- Text provided:

● ● ● ● ● ● ●

Fabian Höring created ARROW-7584:
------------------------------------

             Summary: [Python] Improve ergonomics of new FileSystem API
                 Key: ARROW-7584
                 URL: https://issues.apache.org/jira/browse/ARROW-7584
             Project: Apache Arrow
          Issue Type: Improvement
          Components: Python
            Reporter: Fabian Höring


The [new Python FileSystem API 
|https://github.com/apache/arrow/blob/master/python/pyarrow/_fs.pyx#L185] is 
nice but seems to be very verbose to use.

The documentation of the old FS API is 
[here|https://arrow.apache.org/docs/python/filesystems.html]

Here are some examples:

*File access:*

Before:
fs.ls()
fs.mkdir()
fs.rmdir()

Now:
fs.get_target_stats()
fs.create_dir()
fs.delete_dir()

● ● ● ● ● ● ●

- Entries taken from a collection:
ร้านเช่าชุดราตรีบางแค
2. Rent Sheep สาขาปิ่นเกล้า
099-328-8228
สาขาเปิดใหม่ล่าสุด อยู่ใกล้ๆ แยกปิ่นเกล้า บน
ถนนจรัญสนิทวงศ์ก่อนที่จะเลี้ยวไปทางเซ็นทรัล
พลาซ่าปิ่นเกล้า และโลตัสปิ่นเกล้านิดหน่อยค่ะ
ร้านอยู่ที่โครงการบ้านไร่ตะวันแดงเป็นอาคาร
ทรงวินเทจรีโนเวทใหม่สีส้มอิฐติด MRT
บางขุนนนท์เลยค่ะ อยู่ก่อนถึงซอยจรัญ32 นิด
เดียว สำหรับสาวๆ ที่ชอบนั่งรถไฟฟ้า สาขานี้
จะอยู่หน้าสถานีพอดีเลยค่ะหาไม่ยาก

● ● ● ● ● ● ●

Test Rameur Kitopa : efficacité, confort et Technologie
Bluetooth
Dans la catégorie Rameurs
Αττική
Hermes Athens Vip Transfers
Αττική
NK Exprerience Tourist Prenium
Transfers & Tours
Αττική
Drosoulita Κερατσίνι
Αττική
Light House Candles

● ● ● ● ● ● ●

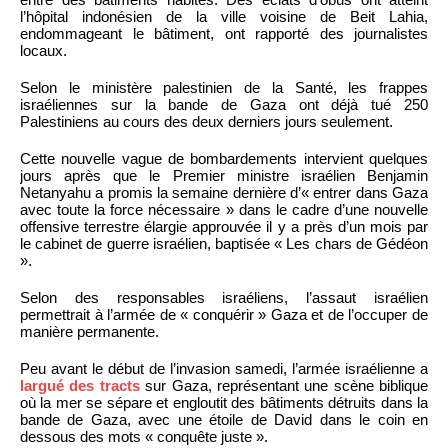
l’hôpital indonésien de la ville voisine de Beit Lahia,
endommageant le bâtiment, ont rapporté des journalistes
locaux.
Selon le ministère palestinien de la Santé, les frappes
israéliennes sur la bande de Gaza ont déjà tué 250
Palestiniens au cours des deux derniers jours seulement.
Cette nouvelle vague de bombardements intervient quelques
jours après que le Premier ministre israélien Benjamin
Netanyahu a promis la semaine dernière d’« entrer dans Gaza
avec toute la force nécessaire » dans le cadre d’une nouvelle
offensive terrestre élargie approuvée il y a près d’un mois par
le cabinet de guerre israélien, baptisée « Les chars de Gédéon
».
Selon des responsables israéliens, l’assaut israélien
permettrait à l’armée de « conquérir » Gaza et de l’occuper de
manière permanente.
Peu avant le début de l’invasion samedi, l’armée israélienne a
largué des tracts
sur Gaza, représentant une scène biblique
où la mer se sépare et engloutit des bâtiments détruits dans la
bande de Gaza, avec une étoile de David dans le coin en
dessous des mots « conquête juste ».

● ● ● ● ● ● ●

Copy the issue report on the Python FileSystem API, word for word and in full.

- Solution for this problem:
Fabian Höring created ARROW-7584:
------------------------------------

             Summary: [Python] Improve ergonomics of new FileSystem API
                 Key: ARROW-7584
                 URL: https://issues.apache.org/jira/browse/ARROW-7584
             Project: Apache Arrow
          Issue Type: Improvement
          Components: Python
            Reporter: Fabian Höring


The [new Python FileSystem API 
|https://github.com/apache/arrow/blob/master/python/pyarrow/_fs.pyx#L185] is 
nice but seems to be very verbose to use.

The documentation of the old FS API is 
[here|https://arrow.apache.org/docs/python/filesystems.html]

Here are some examples:

*File access:*

Before:
fs.ls()
fs.mkdir()
fs.rmdir()

Now:
fs.get_target_stats()
fs.create_dir()
fs.delete_dir()